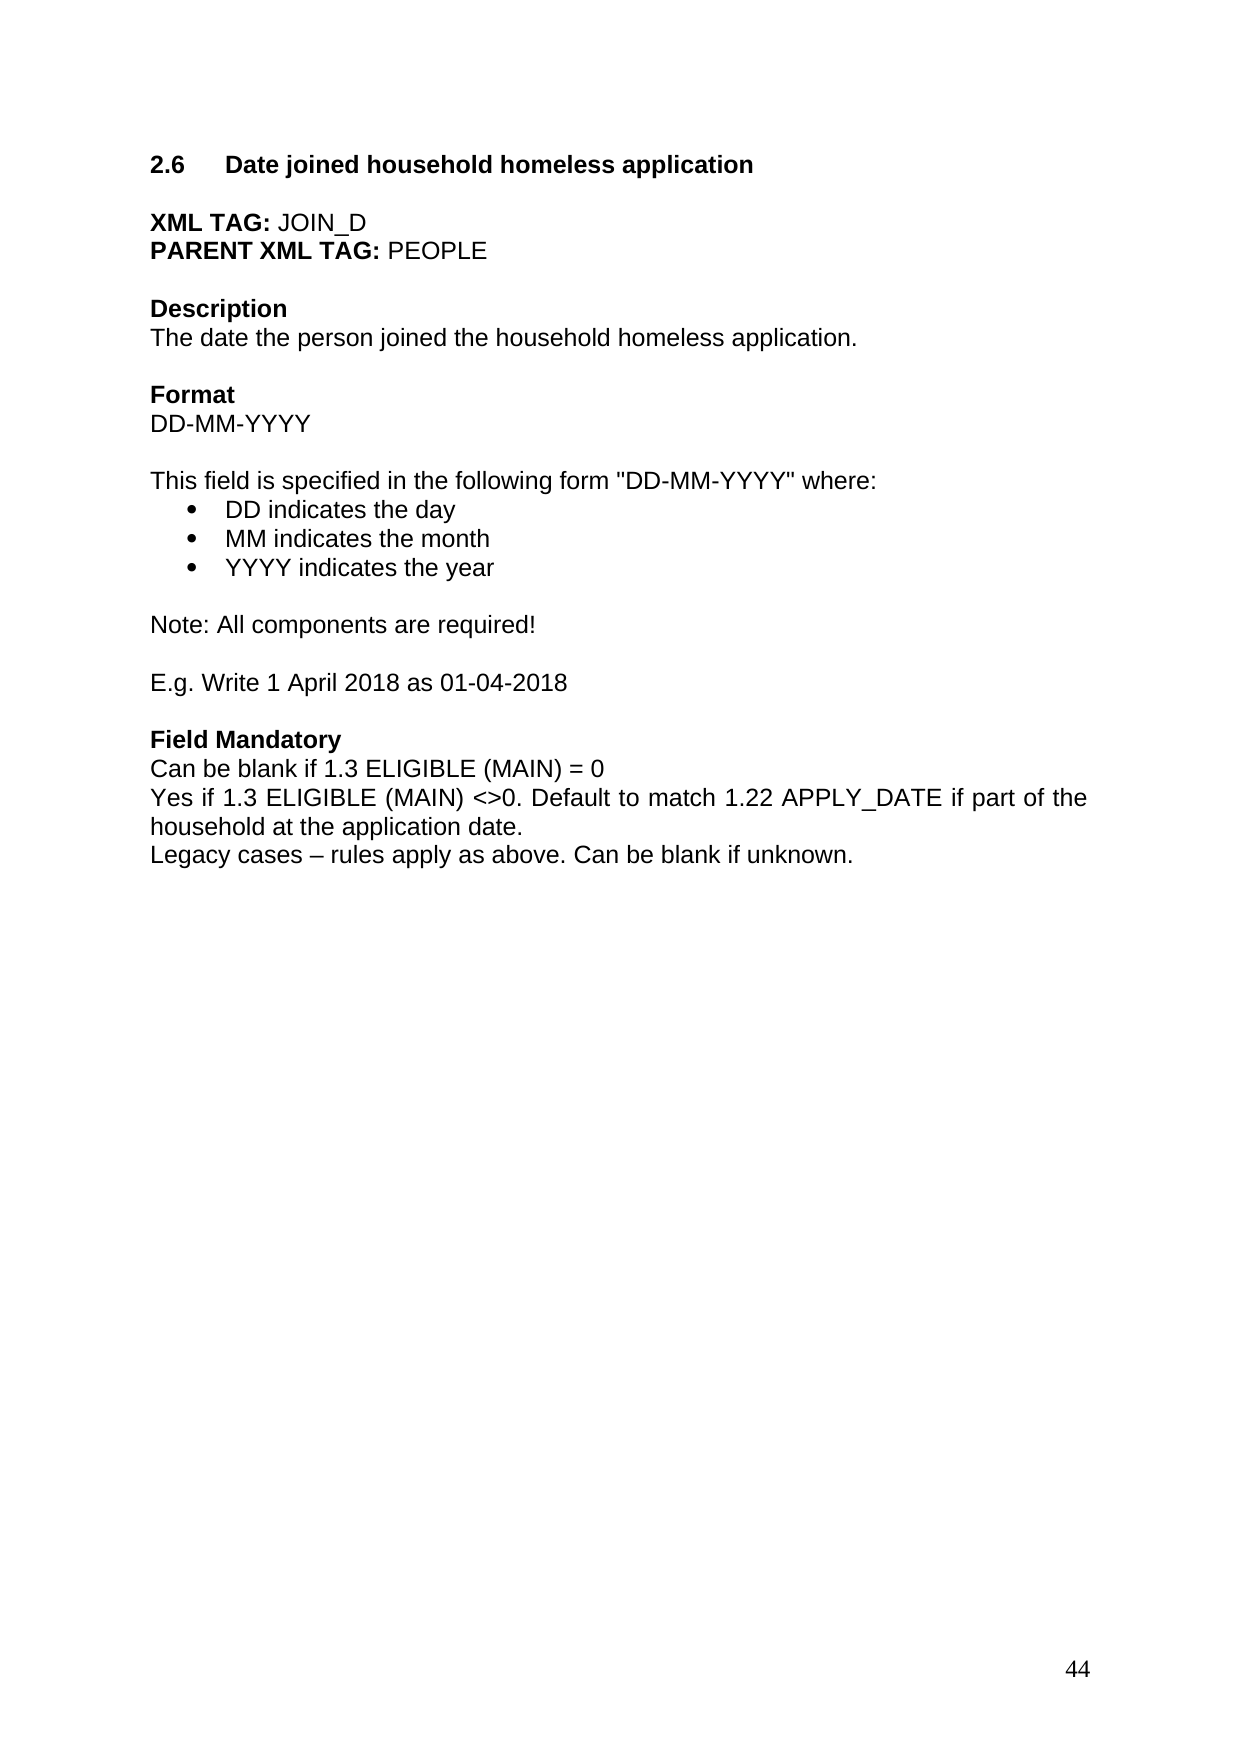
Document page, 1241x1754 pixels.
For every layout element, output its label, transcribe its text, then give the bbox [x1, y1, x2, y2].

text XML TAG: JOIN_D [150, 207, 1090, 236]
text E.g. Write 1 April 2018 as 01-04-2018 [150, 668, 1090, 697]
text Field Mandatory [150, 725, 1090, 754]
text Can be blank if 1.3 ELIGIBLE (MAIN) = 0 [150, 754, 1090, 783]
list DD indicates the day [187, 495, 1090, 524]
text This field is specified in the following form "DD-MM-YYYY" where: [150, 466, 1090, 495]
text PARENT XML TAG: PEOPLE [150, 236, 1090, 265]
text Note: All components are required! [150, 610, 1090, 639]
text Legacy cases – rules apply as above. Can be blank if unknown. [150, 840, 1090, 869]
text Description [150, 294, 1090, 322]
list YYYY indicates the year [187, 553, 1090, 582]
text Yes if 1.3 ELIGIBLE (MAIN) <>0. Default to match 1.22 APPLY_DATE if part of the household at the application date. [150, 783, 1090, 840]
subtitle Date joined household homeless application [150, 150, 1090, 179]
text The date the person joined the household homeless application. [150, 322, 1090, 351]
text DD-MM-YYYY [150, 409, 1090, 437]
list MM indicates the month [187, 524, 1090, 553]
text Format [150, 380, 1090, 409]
----------
▶ What the task requires: Go through the entries and copy every line that has "homeless".

▶ Answer space:
subtitle Date joined household homeless application [150, 150, 1090, 179]
text The date the person joined the household homeless application. [150, 322, 1090, 351]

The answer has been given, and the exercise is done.